Lecture analytique du poème « Le Pot de terre et le Pot de fer » de Jean de La Fontaine
Ce poème est une fable. Ce genre poétique a été inventé par Ésope. C’est en général une histoire plus ou moins longue s’achevant sur une moralité. Chez La Fontaine, la fable est en vers (ici des vers de sept syllabes qu’on appelle des heptasyllabes mêlés à des vers de douze syllabes que l’on appelle des alexandrins ; si bien que l’on parle de vers mêlés).
Le texte peut aisément être découpé en quatre parties.
La première est purement narrative (avec ses passés simples « proposa », « excusa », etc.). Cette partie présente les personnages et l’intrigue.
La seconde est un dialogue entre les deux pots (les guillemets, l’alternance des répliques, les tirets, les verbes de parole comme « dit » ou « repartit », le présent en témoignent). Ce dialogue est essentiellement argumentatif puisque le pot de terre donne les raisons de son refus de partir, et le pot de fer tente de le convaincre de venir avec lui.

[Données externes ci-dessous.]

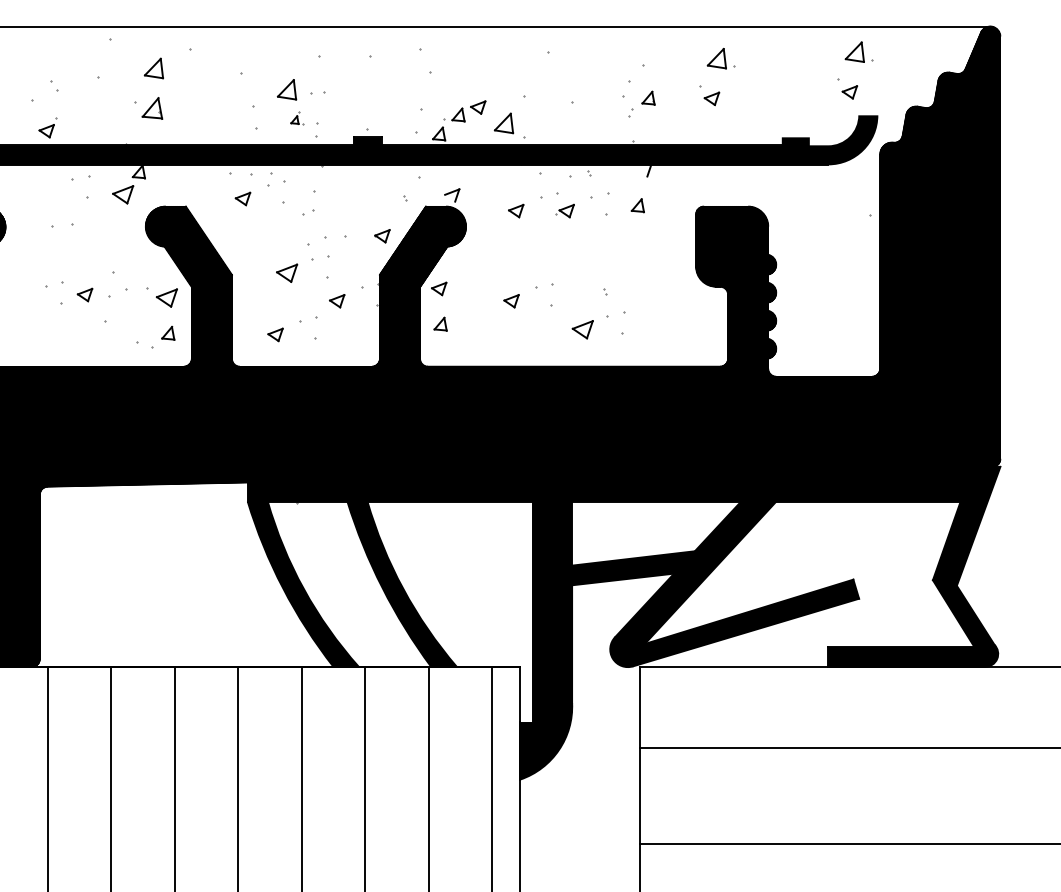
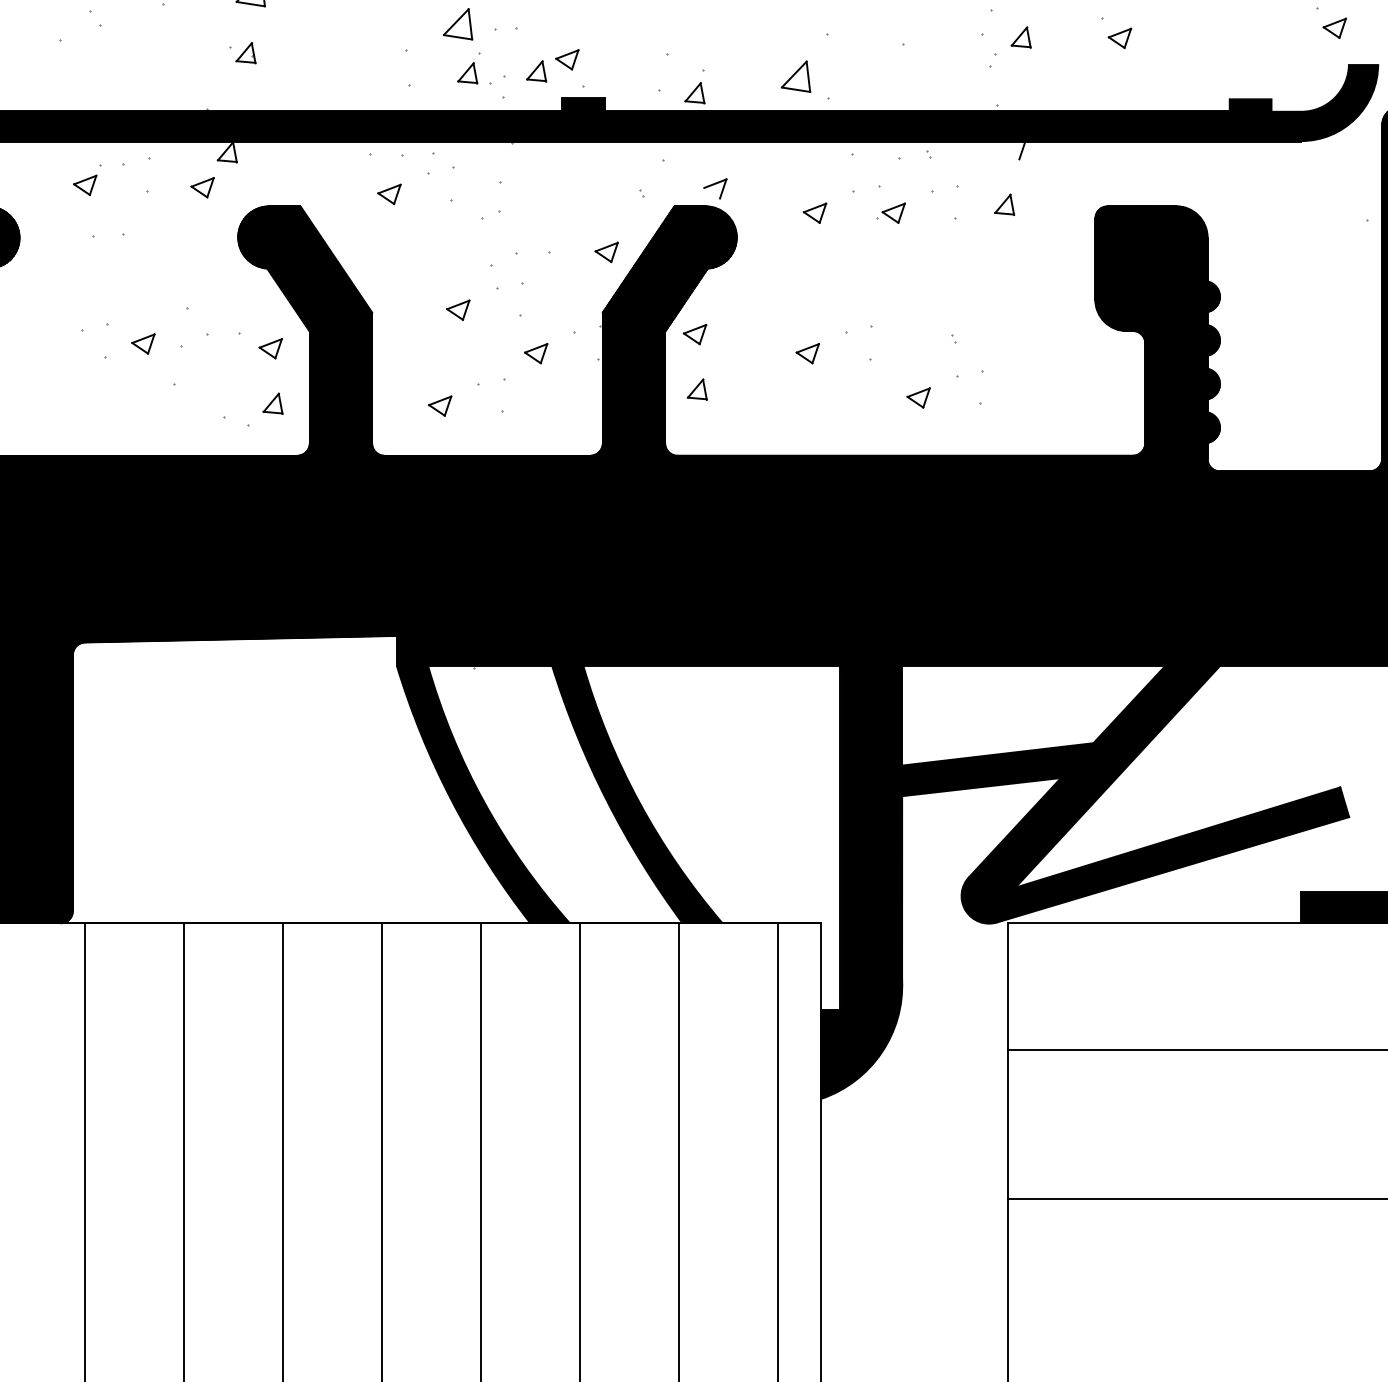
part: (148, 107) -> (242, 51), size x0.62
part: (468, 111) -> (552, 65), moved
part: (297, 118) -> (474, 69), size x1.67
part: (47, 127) -> (86, 179), moved
part: (122, 194) -> (201, 187), size x0.71
part: (287, 273) -> (458, 310), size x0.71
part: (166, 297) -> (270, 347), size x0.71
part: (582, 329) -> (918, 397), size x0.71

La troisième partie est constituée d’une série de vers au présent de narration, ce qui rend le récit (qui tend déjà vers la fin) plus vivant. Il y a ainsi une nette accélération du rythme ; l’effet dramatique est renforcé, le pot de terre clopinant vers son destin. Cette petite excursion est racontée en heptasyllabes. Ce vers impair se prête bien au récit de la progression sur trois pieds des pots :
Pot de fer son camarade
Se met droit à ses côtés.
Mes gens s'en vont à trois pieds,
Clopin-clopant comme ils peuvent,
L'un contre l'autre jetés
Au moindre hoquet qu'ils treuvent.
L’aspect comique de ce court voyage est renforcé par les nombreuses allitérations (répétitions de consonnes) peu harmonieuses qui évoquent les chocs des pots entre eux (les sons « tr » ou « k ») ou encore les assonances (répétitions de sons vocaliques « an » ou « on ») qui traduisent les efforts des pots.
En achevant ce récit et en passant à la moralité (c’est la quatrième partie), La Fontaine change de mètre et utilise l’alexandrin qui est un vers plus long, plus harmonieux, un vers pair (aisément découpable en deux parties égales qu’on appelle des hémistiches).
Ne nous associons qu'avecque nos égaux,
Ou bien il nous faudra craindre
Le destin d'un de ces Pots.
Cependant, la fable s’achève avec des heptasyllabes (sur deux vers uniquement), comme si la parole du poète diminuait de volume en même temps que le nombre de syllabes diminue.
La moralité consiste à tirer d’une histoire un enseignement, une leçon. Elle nous montre que cette histoire de pots est une allégorie : ces pots représentent des personnages. Ainsi, le pot de fer représente le puissant, le riche, le pot de terre représente le faible, le pauvre. Selon La Fontaine, les deux ne sauraient vivre ensemble sans danger pour le deuxième.